Presiding Bishop, Methodist Church Ghana
- In office 1 October 2015 – 1 October 2018

Personal details
- Born: 5 December 1947 (age 78) Ghana
- Relations: Charles Awotwi Pratt (father)
- Alma mater: Komenda College; Trinity Theological Seminary, Legon;
- Occupation: Educator; Methodist minister;

= Titus Awotwi Pratt =

Ghanaian Methodist minister

Titus Awotwi Pratt is a Ghanaian educationist and minister. He was the Presiding Bishop of the Methodist Church Ghana. He has served as the head of the Methodist Church in The Gambia as well as the Bishop of Accra. He spent the early years of his ministry as an assistant minister at Roundhay Methodist Church in Leeds, United Kingdom.

==Early life and education==

Titus Awortwi Pratt was born to Charles Awotwi Pratt and Grace Awotwi Pratt on 5 December 1947. He was the sixth out of ten children born to his parents. His father was also a Methodist minister and served as the forth president of the autonomous Methodist Church Ghana in 1977. Awortwi Pratt had his basic and secondary education at Wesley Grammar School in Accra. He was awarded his professional teacher's certificate after three years of training at Komenda Teachers Training College.

== Methodist minister ==
Pratt attended the Trinity Theological Seminary at Legon in 1973. He was commissioned as a Methodist minister upon successful completion of his training in 1977. His father, who was the head of the Methodist Church at the time of his graduation, commissioned him. Pratt's first ministry station was as a Chaplain at Fijai Secondary School in Sekondi in 1977. After his probation as a minister, he was ordained as a full minister of the Methodist Church Ghana in 1979.

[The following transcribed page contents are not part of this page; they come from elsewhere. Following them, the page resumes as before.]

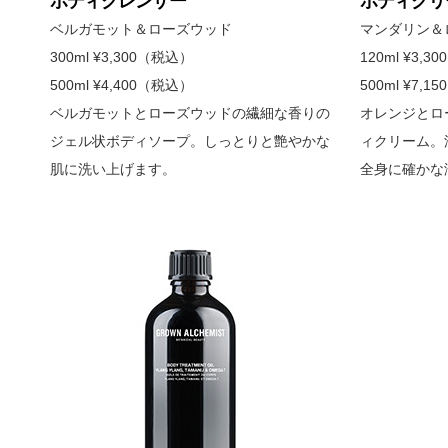
ボディクレンザー
ボディクリ
ベルガモット＆ローズウッド
マンダリン＆
300ml ¥3,300（税込）
120ml ¥3,
500ml ¥4,400（税込）
500ml ¥7,
ベルガモットとローズウッドの繊細な香りの
オレンジとロ
ジェル状ボディソープ。しっとりと艶やかな
ィクリーム。
肌に洗い上げます。
全身に確かな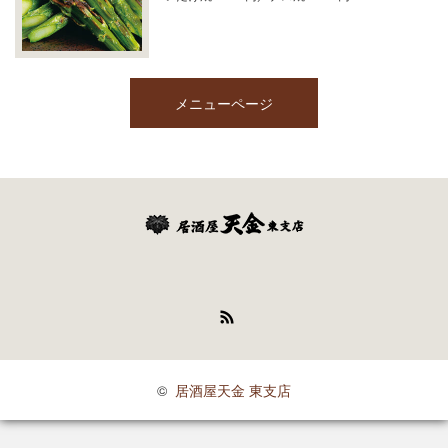
メニューページ
RSS
©
居酒屋天金 東支店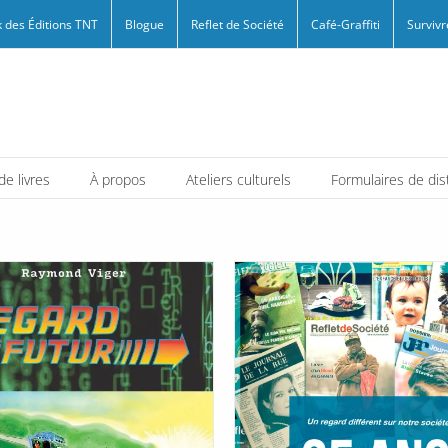
 des Éditions TNT
Blogue
Reflet de Société
Café-Graffiti
Survivr
e livres
À propos
Ateliers culturels
Formulaires de dis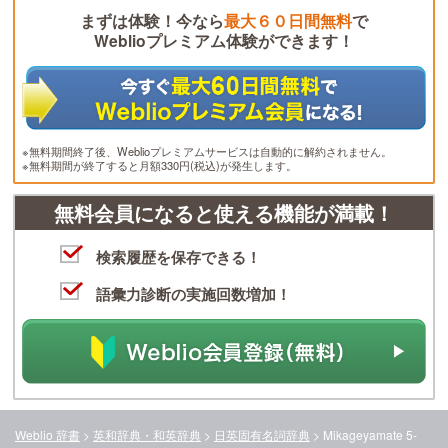
まずは体験！今なら
最大６０日間無料
で
Weblioプレミアム体験ができます！
※無料期間終了後、Weblioプレミアムサービスは自動的に解約されません。
※無料期間が終了すると月額330円(税込)が発生します。
無料会員になると使える機能が満載！
検索履歴を保存できる！
語彙力診断の実施回数増加！
Weblio 辞書
>
英和辞典・和英辞典
>
日英固有名詞辞典
>
Mikageyamate 5-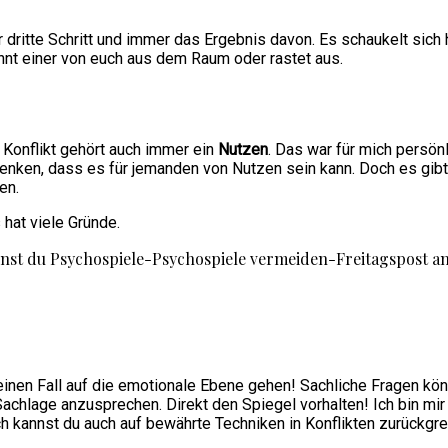
der dritte Schritt und immer das Ergebnis davon. Es schaukelt sic
 rennt einer von euch aus dem Raum oder rastet aus.
Konflikt gehört auch immer ein
Nutzen
. Das war für mich persö
denken, dass es für jemanden von Nutzen sein kann. Doch es gibt
en.
 hat viele Gründe.
keinen Fall auf die emotionale Ebene gehen! Sachliche Fragen kön
achlage anzusprechen. Direkt den Spiegel vorhalten! Ich bin mir eh
ch kannst du auch auf bewährte Techniken in Konflikten zurückgre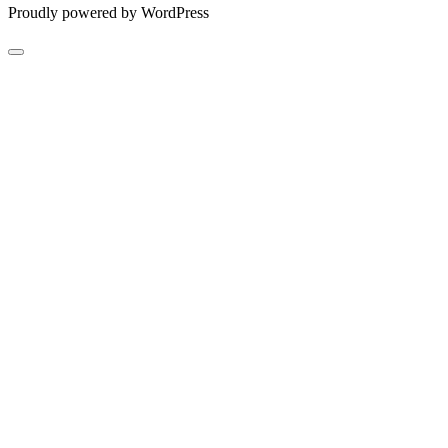
Proudly powered by WordPress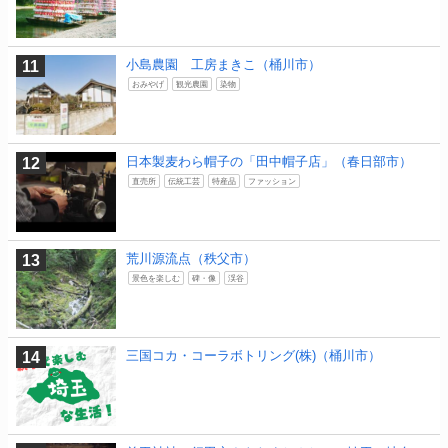
小島農園 工房まきこ（桶川市）
おみやげ
観光農園
染物
日本製麦わら帽子の「田中帽子店」（春日部市）
直売所
伝統工芸
特産品
ファッション
荒川源流点（秩父市）
景色を楽しむ
碑・像
渓谷
三国コカ・コーラボトリング(株)（桶川市）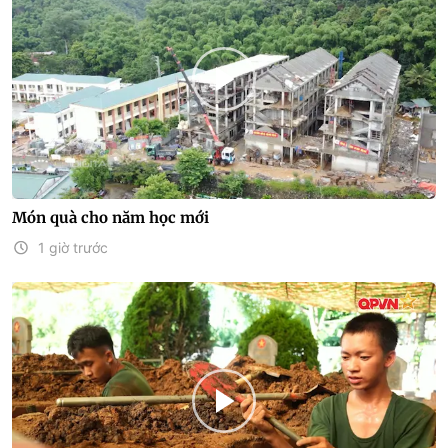
Món quà cho năm học mới
1 giờ trước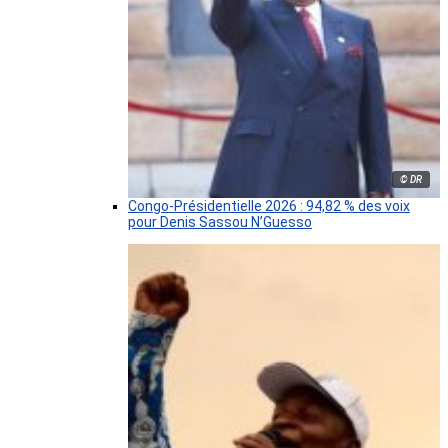
© DR
Congo-Présidentielle 2026 : 94,82 % des voix
pour Denis Sassou N’Guesso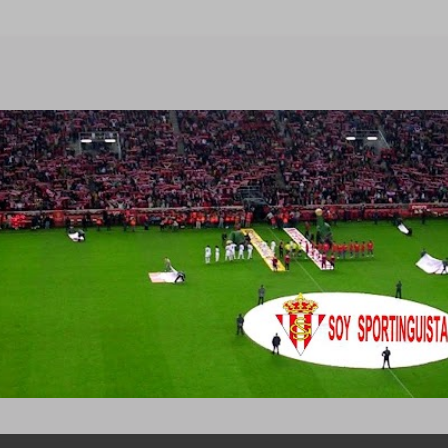
Ir al contenido principal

He spent the next three years after his probation as an assistant minister at Roundhay Methodist Church, Ladywood, Leeds, and later at Manchester and Salford Circuit. He returned to Ghana in 1982 to serve as Chaplain of Prempeh College. Subsequent ministerial postings sent him to several other churches and circuits including Kumasi, Ajumako, and Cape Coast.

== Work in The Gambia ==
In late 1980s, Awortwi Pratt was sent to serve as a Ghanaian Superintendent minister in the newly formed district of the Methodist Church Ghana in The Gambia. He served as Synod Secretary of the Gambia District Synod till 1994. He was eventually elected as Chairman and General Superintendent of the Methodist Mission in the country. His reign as the Head of the Gambian mission ended in 2003 when he was recalled to Ghana.

== Bishop of Accra ==
He served as Superintendent Minister of the Dansoman Circuit and later the Kwashieman Circuit both in the Accra Diocese of the Methodist Church Ghana. In 2011 Pratt was elected the Methodist Bishop of Accra. In 2015, with two years to go until the end of his term as Bishop of Accra, he was elected the Presiding Bishop of the Methodist Church Ghana.

== Presiding Bishop ==
During the Methodist Church Conference of 2014, Pratt was elected as Presiding Bishop of the church. He obtained 198 votes versus the 131 votes polled by the runner-up, Paul Boafo, the chaplain at the Kwame Nkrumah University of Science and Technology. He was inducted into office on 1 October 2015. He replaced Emmanuel Asante who had ended his six-year term as presiding bishop. Pratt became the fourth person to occupy the position since the church begun the episcopal system in the year 2000. His election to the high office of Presiding Bishop marked the first time a father and son had headed the church since 1835. As presiding bishop, he oversees all activities of church evangelism, growth and expansion. He is also a member of the clergy advisory team which meets with the President of Ghana to advise him on various matters.